Something like this actually happened in one of the projects I worked on with a market-leading energy trading firm in Germany. The task involved finding factors determining the price of wood waste, as the firm’s business involved collecting this waste from sellers and selling it to power plants for energy generation. The data set contained historical values of the price of waste as recorded by the firm, for 3 years.

The price values were sometimes negative - these were instances where the firm got paid for collecting the waste from sellers. And when the price values were positive, it was a case of the firm paying money to collect the waste.

3. EDA helps define your modelling strategy

The insights from EDA often shape your model choice. It helps you figure out the distributions, patterns and relationships in your data, so that you can make more informed decisions about preprocessing steps, feature selection, and model choice. For example, it sheds light on questions like: Are the features linear? Is the target variable balanced? Is it a regression or classification task? The EDA step directs the decision on whether to use a linear model, tree-based method, or even rethink the problem.

Again, something I encountered in my work. While working on a churn prediction model for a telecommunication firm, the EDA step revealed that the target variable was heavily imbalanced.

Churn:

No: 5174

Yes: 1869

Almost 73% in favour of one label. This meant that I had to either use SMOTE or class-weighting for handling the imbalance. I also saw that some of the one-hot encoded categorical variables were 100% correlated (redundant) with each other (e.g. InternetService_No and OnlineBackup_No internet service etc.).

This would have led to multicollinearity and one of these pairs of 100% correlated features had to be dropped before modeling.

EDA also informed the choice of the model as tree-based models like CatBoost are better at handling non-linearity and categorical variables better than logistic regression.

4. You often have to return to EDA multiple times

I have often found that conducting EDA is not a one-off task. It is something we have to return to often at a later stage. For example, after modelling, we may find that the error metrics (RMSE, MAE or others) look subpar (or in the other direction - too good to be true). We test out different combinations of features to see how the RMSE changes.

This is when we go back to EDA and perhaps plot a correlation matrix of all the features, to find that there are features that are poorly correlated with the target variable, which can be dropped. Or that there are pairs of features that are highly correlated, which leads to multicollinearity - a feature that is undesirable for some ML modelling algorithms.

As such, the data science process is not a linear one but rather circular and we have to go back to EDA several times to redo the analysis.

5. You may have to redo EDA based on feedback

You may also have to go back to the start and redo the analysis again based on specific feedback you get from stakeholders. This could be due to a gap in understanding context, additional input from stakeholders who are closer to ground truth or changing business priorities.

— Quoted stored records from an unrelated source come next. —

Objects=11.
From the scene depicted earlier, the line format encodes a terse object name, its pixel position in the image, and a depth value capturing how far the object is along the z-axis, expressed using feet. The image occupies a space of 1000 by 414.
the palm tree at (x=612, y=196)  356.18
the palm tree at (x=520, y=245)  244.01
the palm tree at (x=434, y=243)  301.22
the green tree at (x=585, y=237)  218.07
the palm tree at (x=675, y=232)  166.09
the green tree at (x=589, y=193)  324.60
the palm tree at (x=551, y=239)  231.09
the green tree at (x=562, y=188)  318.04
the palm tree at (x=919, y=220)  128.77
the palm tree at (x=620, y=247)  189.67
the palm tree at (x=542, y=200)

As a simple example, you may find that the business has decided to change their pricing. This means that the features you considered previously for a clustering or MMM optimisation model may not be correct anymore. Or it could be cases where an entire product category has been paused, leading to new null values in your data.

6. It can be key for stakeholder communication

I have often found that the insights and visual summaries from the EDA stage can be used to communicate key insights for non-technical stakeholders. Stakeholders don’t always care about F1 scores or neural nets.

In presentations to non-technical stakeholders, I have found myself questioning the point of discussing ROC AUC scores and having to go in loops trying to explain confusion matrix and SHAP summary plots. Business teams really care about only how the data supports their decisions, and a lot of technical jargon can be avoided if we reuse the results from the EDA.

For example, if you are helping a marketing team understand campaign effectiveness across regions, you may only need to show:

simple box plots of campaign ROI by region and find that one region consistently underperforms.
a heatmap of feature correlations shows that age and campaign response are positively correlated — but only in certain income brackets.
a simple bar chart showing that a large segment of customers receiving ads had already unsubscribed, indicating poor targeting.

And you could summarise the key insights as something like: “Here’s where we’re overspending and underperforming. If we clean up the targeting and refocus on Region A, we could reduce waste by 25%.”

You can keep the results of the machine learning modelling, testing and evaluation to yourself, for future work and validation. Keeping the communication simple can help build trust and connection with the stakeholders - which is crucial, especially when working on long projects.

TL;DR: EDA isn’t a checkbox. It’s the part of data science where you ask the most questions, catch the biggest mistakes, and gain the clearest insights. Ignore it, and your model may work - but not for the right reasons.